> TESTO
*****

Basta dare un’occhiata alla sentenza del Tar per scoprire che Grisolia si è sbilanciato, e molto, affermando che a Malagrotta tutto era regolare. «Pur non potendo escludere un effetto indotto dalla discarica sul carico ambientale complessivo, la mancanza di significativi dati fa ritenere che non è possibile allo stato attuale esprimere margini diritti e quantificabili di riconducibilità all’attività espletata dalla discarica di Malagrotta». In sintesi, la discarica, dice lui, non ha inquinato la falda sottostante e dunque le prescrizioni del comune di Roma per ripristinare la zona non erano «da ritenere idonee in quanto prive di pratica fattibilità».

«NESSUN SOPRALLUOGO»

Un anno dopo, il Consiglio di Stato ha deciso di ripartire da zero. «Il collegio - si legge nella sentenza - non può non rilevare che era stata sollecitamente avanzata, a tempo debito, sia dal Comune che dall’Arpa istanza di sostituzione del verificatore, prof. Grisolia, documentandosi che il medesimo aveva svolto, in precedenza, attività di consulenza e studio nell’interesse dell’originaria ricorrente occupandosi proprio della discarica di Malagrotta». E aggiungendo come certo non avesse aiutato la decisione il fatto che Grisolia «non abbia condotto sopralluoghi in sito».

*****

> COMPITI
**1)** Quali enti e organi vengono nominati nel testo sulla discarica di Malagrotta?
**2)** Nel testo sulla discarica di Malagrotta, per quale motivo il Comune e l'Arpa avevano chiesto di sostituire il verificatore Grisolia?

*****

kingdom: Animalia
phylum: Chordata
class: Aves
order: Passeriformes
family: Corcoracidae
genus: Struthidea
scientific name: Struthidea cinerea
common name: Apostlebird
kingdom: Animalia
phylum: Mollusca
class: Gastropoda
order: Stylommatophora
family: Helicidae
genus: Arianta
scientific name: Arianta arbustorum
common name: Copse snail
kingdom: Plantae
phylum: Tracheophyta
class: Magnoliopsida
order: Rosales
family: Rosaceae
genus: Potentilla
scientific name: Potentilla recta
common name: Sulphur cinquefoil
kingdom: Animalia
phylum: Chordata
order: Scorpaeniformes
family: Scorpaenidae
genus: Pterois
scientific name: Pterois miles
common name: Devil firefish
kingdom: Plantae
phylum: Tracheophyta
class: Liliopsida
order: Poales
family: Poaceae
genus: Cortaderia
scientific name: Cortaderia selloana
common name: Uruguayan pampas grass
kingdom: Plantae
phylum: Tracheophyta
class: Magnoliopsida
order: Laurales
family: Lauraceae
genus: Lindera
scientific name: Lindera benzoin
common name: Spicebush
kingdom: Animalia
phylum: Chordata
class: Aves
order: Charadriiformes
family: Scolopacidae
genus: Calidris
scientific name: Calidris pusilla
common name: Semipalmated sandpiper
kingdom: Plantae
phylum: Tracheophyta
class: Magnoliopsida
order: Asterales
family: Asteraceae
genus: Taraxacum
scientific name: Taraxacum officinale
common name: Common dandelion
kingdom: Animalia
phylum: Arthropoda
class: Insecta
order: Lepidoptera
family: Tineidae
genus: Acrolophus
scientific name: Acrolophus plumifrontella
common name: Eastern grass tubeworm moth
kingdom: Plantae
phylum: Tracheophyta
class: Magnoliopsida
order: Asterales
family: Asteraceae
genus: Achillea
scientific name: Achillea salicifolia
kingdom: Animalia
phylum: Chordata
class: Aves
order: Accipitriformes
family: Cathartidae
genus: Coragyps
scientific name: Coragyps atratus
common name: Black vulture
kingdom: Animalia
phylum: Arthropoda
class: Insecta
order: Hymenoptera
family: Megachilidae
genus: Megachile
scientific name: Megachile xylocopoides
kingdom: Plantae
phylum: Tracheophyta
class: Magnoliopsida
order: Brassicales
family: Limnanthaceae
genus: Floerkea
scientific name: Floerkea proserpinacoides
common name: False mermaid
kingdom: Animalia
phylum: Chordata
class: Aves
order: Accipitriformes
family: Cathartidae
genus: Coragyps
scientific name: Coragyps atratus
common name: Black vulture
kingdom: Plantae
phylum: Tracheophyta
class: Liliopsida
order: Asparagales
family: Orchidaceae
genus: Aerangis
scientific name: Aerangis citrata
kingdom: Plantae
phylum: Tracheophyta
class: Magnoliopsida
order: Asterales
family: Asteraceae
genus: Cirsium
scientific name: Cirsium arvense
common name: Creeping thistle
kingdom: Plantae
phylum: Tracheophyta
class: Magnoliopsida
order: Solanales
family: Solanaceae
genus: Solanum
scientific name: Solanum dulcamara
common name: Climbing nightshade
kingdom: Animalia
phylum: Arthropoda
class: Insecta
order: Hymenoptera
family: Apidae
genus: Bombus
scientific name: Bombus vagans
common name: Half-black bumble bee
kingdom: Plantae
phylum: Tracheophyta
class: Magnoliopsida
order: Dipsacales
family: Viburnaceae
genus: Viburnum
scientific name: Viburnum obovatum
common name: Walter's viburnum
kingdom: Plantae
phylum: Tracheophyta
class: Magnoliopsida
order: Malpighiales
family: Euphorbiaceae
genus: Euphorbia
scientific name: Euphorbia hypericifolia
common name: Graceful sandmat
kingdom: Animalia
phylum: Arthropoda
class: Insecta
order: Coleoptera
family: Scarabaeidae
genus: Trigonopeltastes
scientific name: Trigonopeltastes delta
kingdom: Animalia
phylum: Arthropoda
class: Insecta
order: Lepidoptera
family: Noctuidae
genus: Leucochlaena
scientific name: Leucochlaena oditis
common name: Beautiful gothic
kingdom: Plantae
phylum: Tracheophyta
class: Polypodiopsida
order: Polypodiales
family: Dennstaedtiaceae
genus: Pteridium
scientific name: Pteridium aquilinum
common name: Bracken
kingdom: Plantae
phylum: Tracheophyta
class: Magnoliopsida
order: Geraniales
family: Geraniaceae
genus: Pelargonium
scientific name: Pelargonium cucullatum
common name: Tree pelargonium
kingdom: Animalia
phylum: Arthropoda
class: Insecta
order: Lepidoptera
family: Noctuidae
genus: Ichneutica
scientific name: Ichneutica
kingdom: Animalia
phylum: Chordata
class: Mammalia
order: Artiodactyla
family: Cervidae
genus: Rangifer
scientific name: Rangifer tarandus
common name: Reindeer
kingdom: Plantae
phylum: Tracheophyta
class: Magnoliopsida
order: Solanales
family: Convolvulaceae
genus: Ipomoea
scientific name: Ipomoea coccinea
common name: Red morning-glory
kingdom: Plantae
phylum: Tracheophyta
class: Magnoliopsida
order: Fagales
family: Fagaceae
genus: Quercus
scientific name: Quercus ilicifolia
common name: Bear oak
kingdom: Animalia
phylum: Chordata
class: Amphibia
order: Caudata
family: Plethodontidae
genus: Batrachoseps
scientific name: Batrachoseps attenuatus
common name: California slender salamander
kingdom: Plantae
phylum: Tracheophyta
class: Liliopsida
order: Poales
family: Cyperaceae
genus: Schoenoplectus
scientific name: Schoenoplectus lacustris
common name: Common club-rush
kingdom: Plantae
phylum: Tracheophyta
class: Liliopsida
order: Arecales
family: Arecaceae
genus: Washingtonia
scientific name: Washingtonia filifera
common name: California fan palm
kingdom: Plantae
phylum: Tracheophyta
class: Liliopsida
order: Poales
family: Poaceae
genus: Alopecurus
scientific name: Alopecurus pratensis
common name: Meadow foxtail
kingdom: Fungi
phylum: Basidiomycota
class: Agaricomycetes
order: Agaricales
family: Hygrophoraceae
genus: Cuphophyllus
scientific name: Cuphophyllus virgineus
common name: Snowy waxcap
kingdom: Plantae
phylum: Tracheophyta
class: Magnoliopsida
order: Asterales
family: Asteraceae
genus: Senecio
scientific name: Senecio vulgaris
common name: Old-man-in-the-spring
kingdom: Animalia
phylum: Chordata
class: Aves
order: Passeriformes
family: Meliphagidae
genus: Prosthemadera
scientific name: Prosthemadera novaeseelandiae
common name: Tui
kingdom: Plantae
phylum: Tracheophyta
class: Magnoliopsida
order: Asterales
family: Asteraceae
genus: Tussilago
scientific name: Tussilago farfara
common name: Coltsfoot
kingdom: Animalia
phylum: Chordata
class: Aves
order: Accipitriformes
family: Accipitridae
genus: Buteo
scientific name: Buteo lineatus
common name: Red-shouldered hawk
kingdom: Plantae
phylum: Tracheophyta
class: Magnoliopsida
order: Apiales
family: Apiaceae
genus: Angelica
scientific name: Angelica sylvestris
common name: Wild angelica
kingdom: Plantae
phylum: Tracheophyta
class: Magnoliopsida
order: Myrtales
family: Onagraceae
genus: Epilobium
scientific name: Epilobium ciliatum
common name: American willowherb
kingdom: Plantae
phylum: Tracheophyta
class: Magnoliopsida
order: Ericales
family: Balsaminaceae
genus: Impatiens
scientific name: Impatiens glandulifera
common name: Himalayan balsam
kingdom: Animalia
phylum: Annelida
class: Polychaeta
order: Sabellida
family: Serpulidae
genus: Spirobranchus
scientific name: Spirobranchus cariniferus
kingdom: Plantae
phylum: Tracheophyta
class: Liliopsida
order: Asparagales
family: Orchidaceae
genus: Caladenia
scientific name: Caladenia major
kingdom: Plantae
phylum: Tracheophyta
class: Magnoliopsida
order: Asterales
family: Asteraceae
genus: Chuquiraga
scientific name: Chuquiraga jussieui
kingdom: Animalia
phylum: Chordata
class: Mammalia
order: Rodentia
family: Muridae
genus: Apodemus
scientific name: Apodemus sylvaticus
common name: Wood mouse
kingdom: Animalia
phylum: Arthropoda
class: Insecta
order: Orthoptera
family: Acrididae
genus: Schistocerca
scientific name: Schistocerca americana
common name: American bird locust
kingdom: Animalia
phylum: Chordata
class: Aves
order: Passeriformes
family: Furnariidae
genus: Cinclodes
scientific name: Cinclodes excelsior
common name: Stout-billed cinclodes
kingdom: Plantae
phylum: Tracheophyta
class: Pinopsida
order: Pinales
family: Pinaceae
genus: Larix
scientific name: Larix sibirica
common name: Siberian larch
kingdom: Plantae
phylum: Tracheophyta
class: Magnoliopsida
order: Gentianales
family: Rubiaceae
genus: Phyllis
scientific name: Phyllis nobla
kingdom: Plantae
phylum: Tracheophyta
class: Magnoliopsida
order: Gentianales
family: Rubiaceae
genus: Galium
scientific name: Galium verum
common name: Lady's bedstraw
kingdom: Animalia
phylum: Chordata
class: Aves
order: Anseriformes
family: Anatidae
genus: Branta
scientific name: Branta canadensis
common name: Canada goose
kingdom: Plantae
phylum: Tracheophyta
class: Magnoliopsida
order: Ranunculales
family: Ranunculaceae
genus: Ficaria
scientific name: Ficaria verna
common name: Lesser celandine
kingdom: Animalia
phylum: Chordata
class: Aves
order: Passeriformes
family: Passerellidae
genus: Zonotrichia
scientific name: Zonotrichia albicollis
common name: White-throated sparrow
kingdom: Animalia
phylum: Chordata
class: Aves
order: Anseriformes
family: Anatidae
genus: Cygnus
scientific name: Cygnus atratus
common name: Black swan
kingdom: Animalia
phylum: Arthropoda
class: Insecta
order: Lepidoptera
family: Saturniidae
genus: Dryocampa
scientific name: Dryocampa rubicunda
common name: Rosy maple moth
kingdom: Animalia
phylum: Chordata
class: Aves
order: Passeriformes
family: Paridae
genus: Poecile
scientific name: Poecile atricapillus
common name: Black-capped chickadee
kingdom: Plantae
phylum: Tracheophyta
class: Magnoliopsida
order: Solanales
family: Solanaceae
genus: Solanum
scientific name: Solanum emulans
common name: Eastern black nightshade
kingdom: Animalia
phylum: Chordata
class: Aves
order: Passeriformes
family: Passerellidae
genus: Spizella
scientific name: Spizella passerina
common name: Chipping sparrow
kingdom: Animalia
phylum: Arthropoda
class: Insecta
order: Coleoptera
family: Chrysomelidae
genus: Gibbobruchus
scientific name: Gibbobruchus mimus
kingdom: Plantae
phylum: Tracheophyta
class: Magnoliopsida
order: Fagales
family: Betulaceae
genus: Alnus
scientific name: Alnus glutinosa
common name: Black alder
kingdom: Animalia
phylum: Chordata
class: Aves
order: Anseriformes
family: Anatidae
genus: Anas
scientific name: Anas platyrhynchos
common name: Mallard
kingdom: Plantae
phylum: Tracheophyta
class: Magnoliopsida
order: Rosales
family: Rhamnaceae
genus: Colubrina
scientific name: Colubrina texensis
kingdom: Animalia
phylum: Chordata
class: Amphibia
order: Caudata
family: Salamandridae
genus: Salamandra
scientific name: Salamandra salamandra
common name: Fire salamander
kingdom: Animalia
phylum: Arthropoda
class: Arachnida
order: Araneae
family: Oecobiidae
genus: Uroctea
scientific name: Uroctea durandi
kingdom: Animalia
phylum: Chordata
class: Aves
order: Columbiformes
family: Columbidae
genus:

*****

> SOLUZIONI DELL'ESERCIZIO
**1)** Tar, comune di Roma, Consiglio di Stato, Arpa

**2)** Perché in precedenza aveva svolto attività di consulenza e studio nell'interesse dell'originaria ricorrente, occupandosi proprio della discarica di Malagrotta.